*WHAT THIS EXERCISE ASKS*:
• a. Name every column declared in the CREATE TABLE statement of the streaming SQL excerpt, together with its data type.
• b. Extend the streaming SQL excerpt, picking up right after its final line.

Google Cloud Dataflow SQL (Apache Beam)

Dataflow SQL enables SQL queries on streaming data in Google Cloud:

-- Google Cloud Dataflow SQL example
CREATE TABLE orders (
  order_id INT64,
  user_id INT64,
  product_id INT64,
  order_time TIMESTAMP,
  amount FLOAT64
)
FROM pubsub
OPTIONS (
  topic = 'projects/my-project/topics/orders',
  format = 'json'
);

-- Streaming query
SELECT
  product_id,
  TUMBLE_END(order_time, INTERVAL 5 MINUTE) AS window_end,
  COUNT(*) AS order_count,
  SUM(amount) AS total_amount
FROM orders
GROUP BY
  product_id,
  TUMBLE(order_time, INTERVAL 5 MINUTE);

Key Dataflow SQL features:

  • Fully managed service
  • Integration with Google Cloud ecosystem
  • Support for both batch and streaming use cases
  • Based on Apache Beam’s unified model

Advanced Streaming SQL Patterns

Pattern Detection (Complex Event Processing)

Detecting patterns in event sequences:

-- Pattern matching using MATCH_RECOGNIZE (Flink SQL)
SELECT *
FROM order_stream
MATCH_RECOGNIZE (
  PARTITION BY user_id
  ORDER BY order_time
  MEASURES
    A.order_time AS start_time,
    LAST(B.order_time) AS end_time,
    COUNT(B.order_id) AS order_count,
    SUM(B.amount) AS total_spent
  PATTERN (A B+)

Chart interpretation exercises

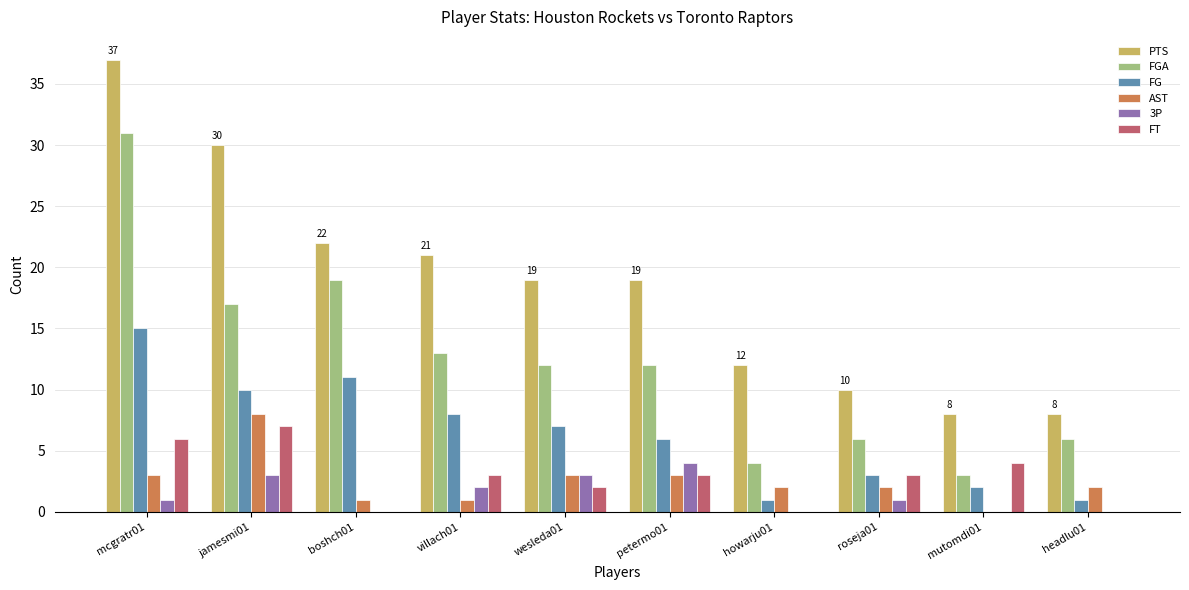

The value of FGA at petermo01 is 12. True or false?

True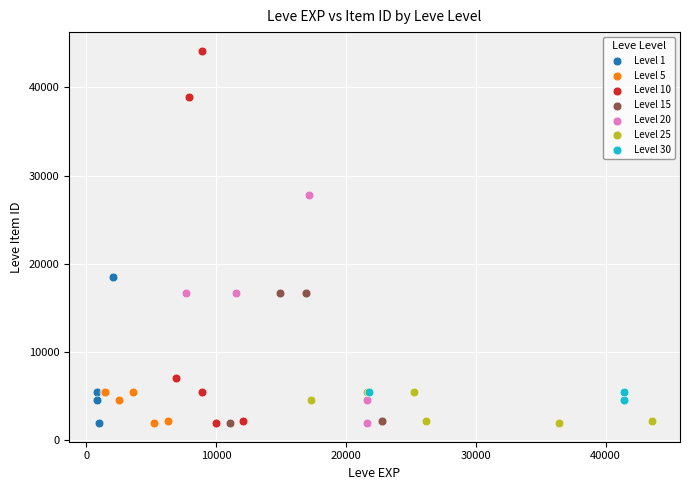

Which series contains the highest Y value?

Level 10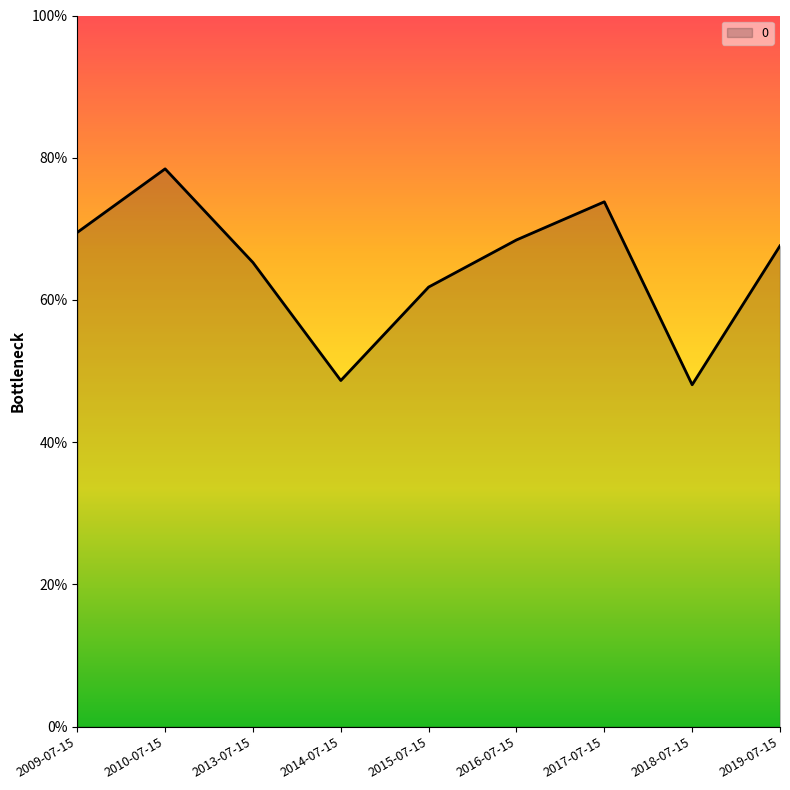

Is it true that the value at 2016-07-15 is 0.2?

False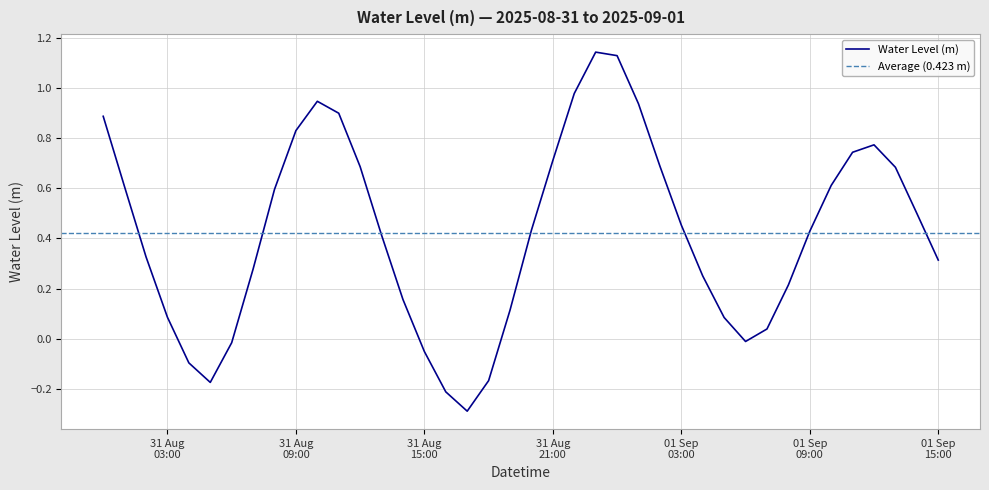

Read the value at 2025-09-01 05:00:00.

0.1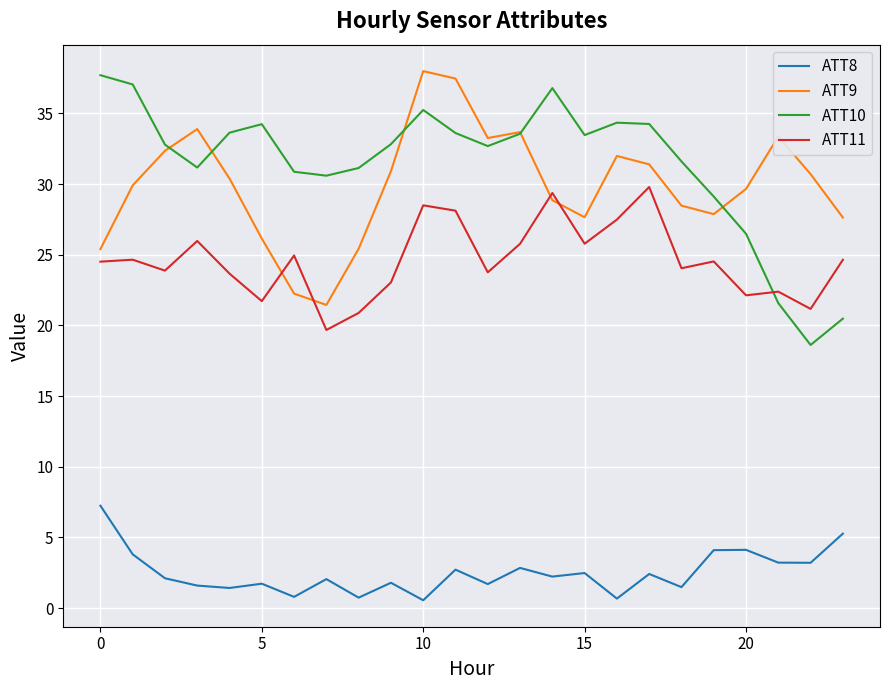

Which series has the widest spread of values?

ATT10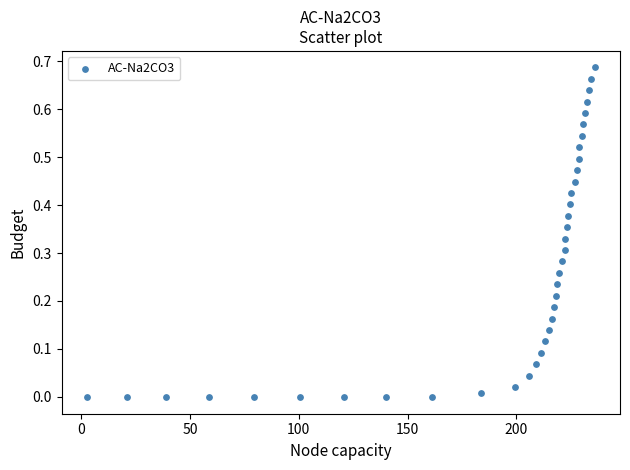

What is the range of X values (max minus min)?

233.2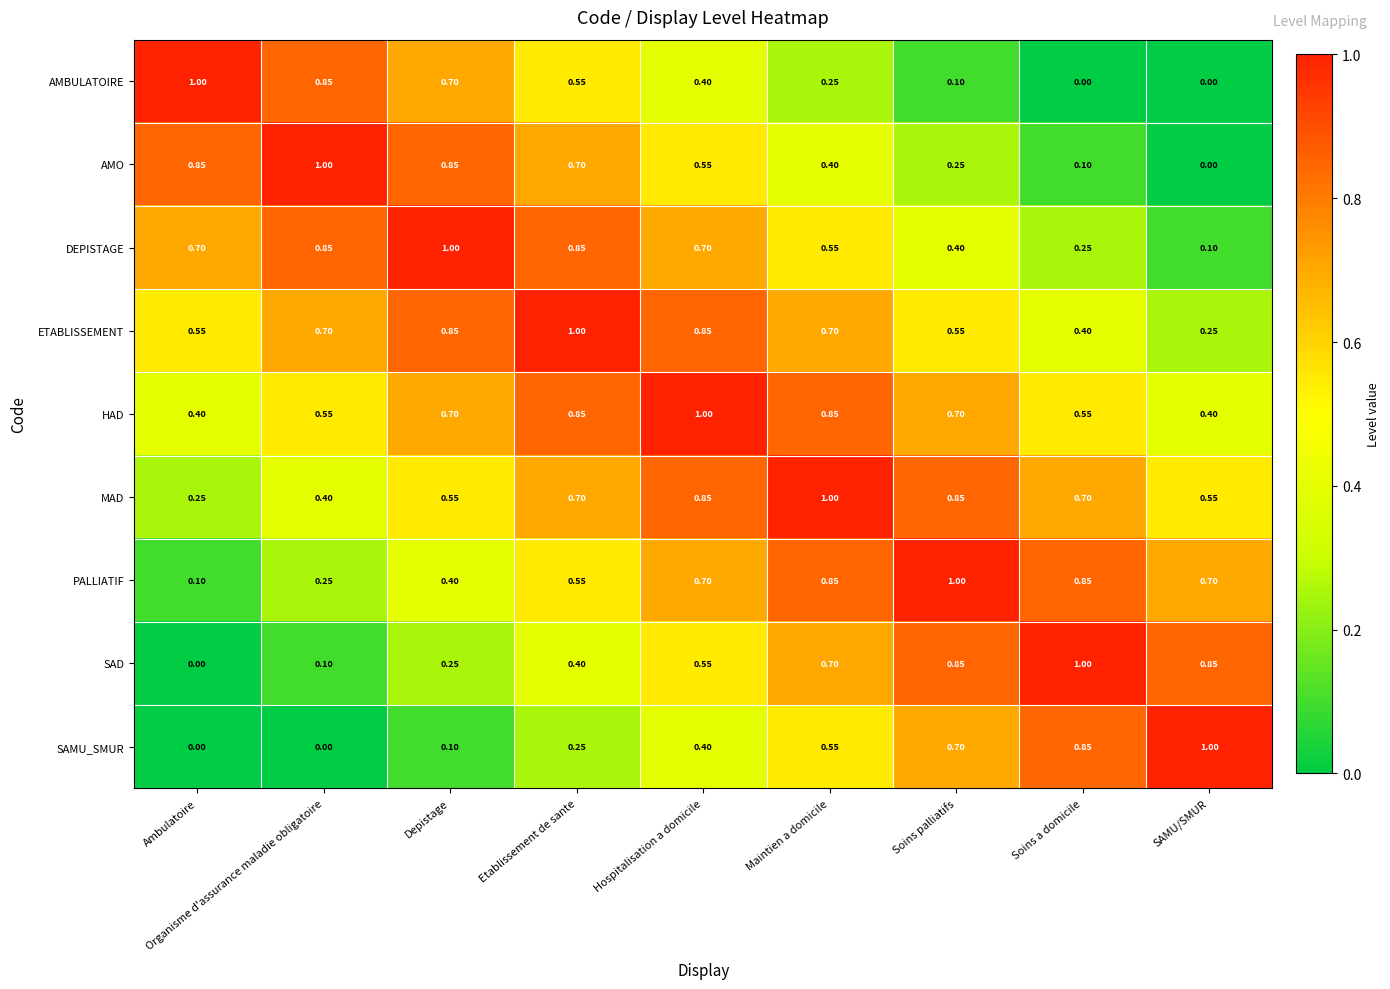

Which category has the lowest value in the MAD series?

Ambulatoire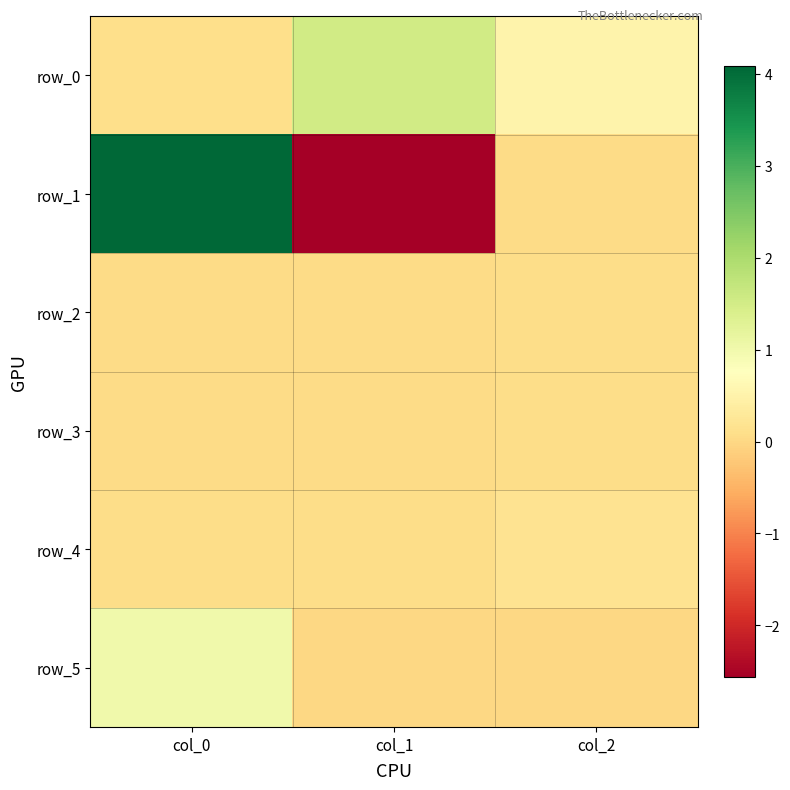

Which series has the largest total across all categories?

row_0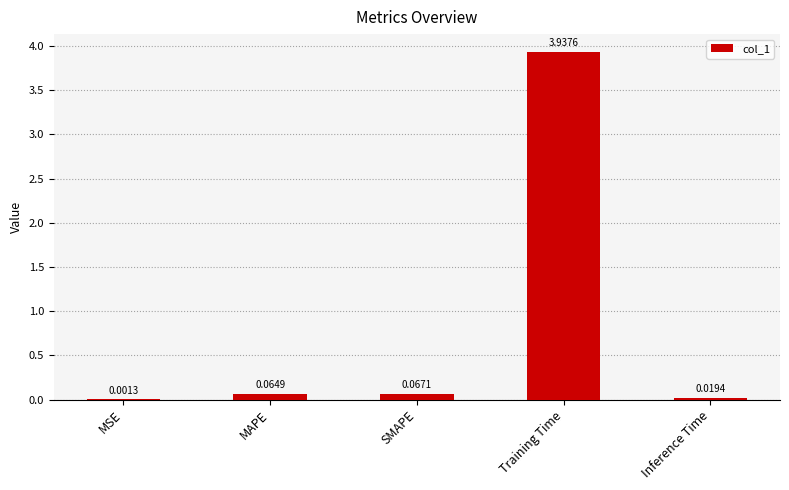

Between Training Time and SMAPE, which is larger?

Training Time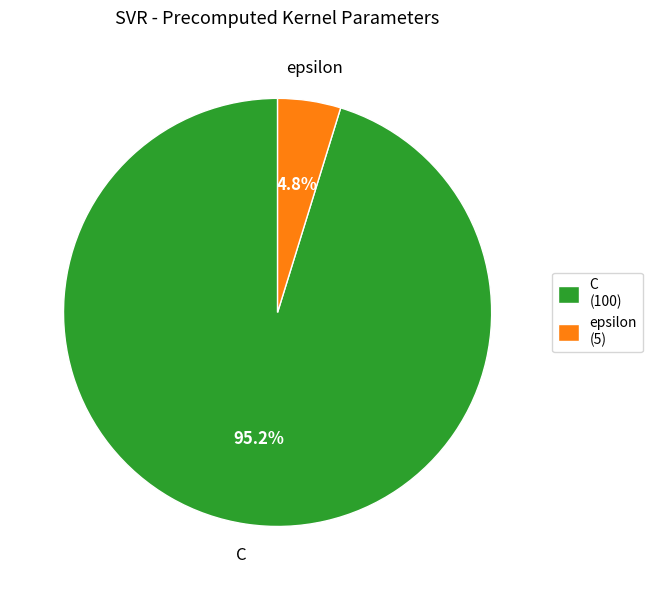

Which has a higher value, epsilon (5) or C (100)?

C (100)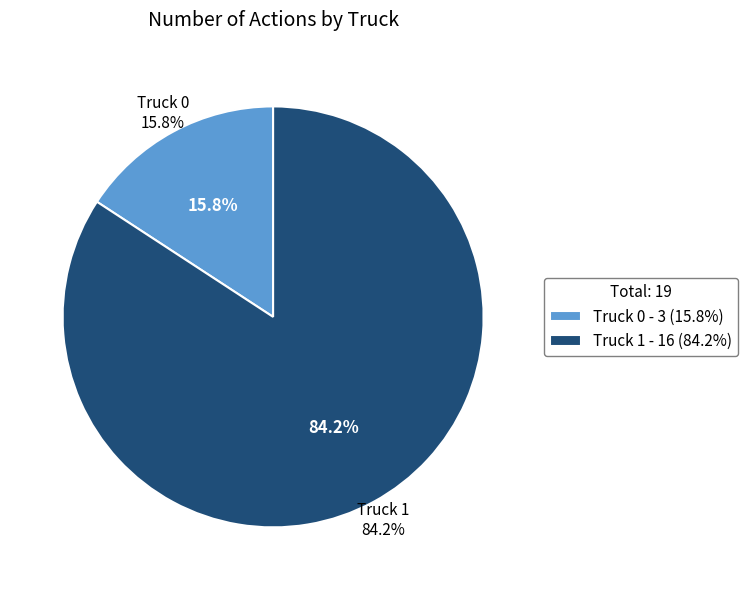

Combined, what portion of the pie is Truck 1 and Truck 0?

100.0%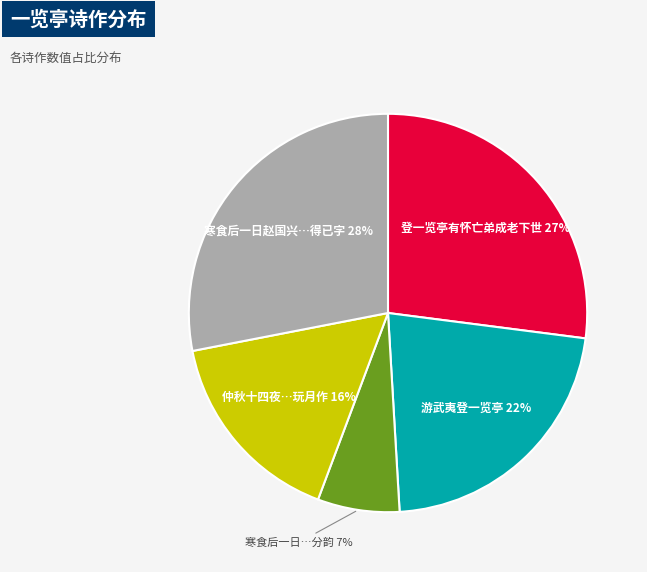

Which slice is the smallest?

寒食后一日…分韵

*ANSWERS GIVEN*:
• a. order_id (INT64), user_id (INT64), product_id (INT64), order_time (TIMESTAMP), amount (FLOAT64)

• b.
  DEFINE
    A AS A.amount > 500,
    B AS B.amount > 100 AND B.order_time BETWEEN A.order_time AND A.order_time + INTERVAL '1' HOUR
) AS large_order_sequences;

Anomaly Detection

Real-time identification of unusual patterns:

-- Z-score based anomaly detection
SELECT
  sensor_id,
  event_time,
  temperature,
  (temperature - avg_temp) / stddev_temp AS z_score,
  CASE WHEN ABS((temperature - avg_temp) / stddev_temp) > 3 THEN 'ANOMALY' ELSE 'NORMAL' END AS status
FROM (
  SELECT
    sensor_id,
    event_time,
    temperature,
    AVG(temperature) OVER (
      PARTITION BY sensor_id
      ORDER BY event_time
      ROWS BETWEEN 100 PRECEDING AND 1 PRECEDING
    ) AS avg_temp,
    STDDEV(temperature) OVER (
      PARTITION BY sensor_id
      ORDER BY event_time
      ROWS BETWEEN 100 PRECEDING AND 1 PRECEDING
    ) AS stddev_temp
  FROM sensor_readings
) WITH_STATISTICS
WHERE ABS((temperature - avg_temp) / stddev_temp) > 3;

Streaming Joins

Joining multiple streams or streams with static tables:

-- Stream-to-stream join with time constraint
SELECT
  o.order_id,
  o.user_id,
  o.amount AS order_amount,
  p.payment_id,
  p.payment_method,
  p.amount AS paid_amount,
  p.payment_time - o.order_time AS processing_time
FROM orders o
JOIN payments p
  ON o.order_id = p.order_id
  AND p.payment_time BETWEEN o.order_time AND o.order_time + INTERVAL '15' MINUTES;
-- Stream-to-table join (enrichment)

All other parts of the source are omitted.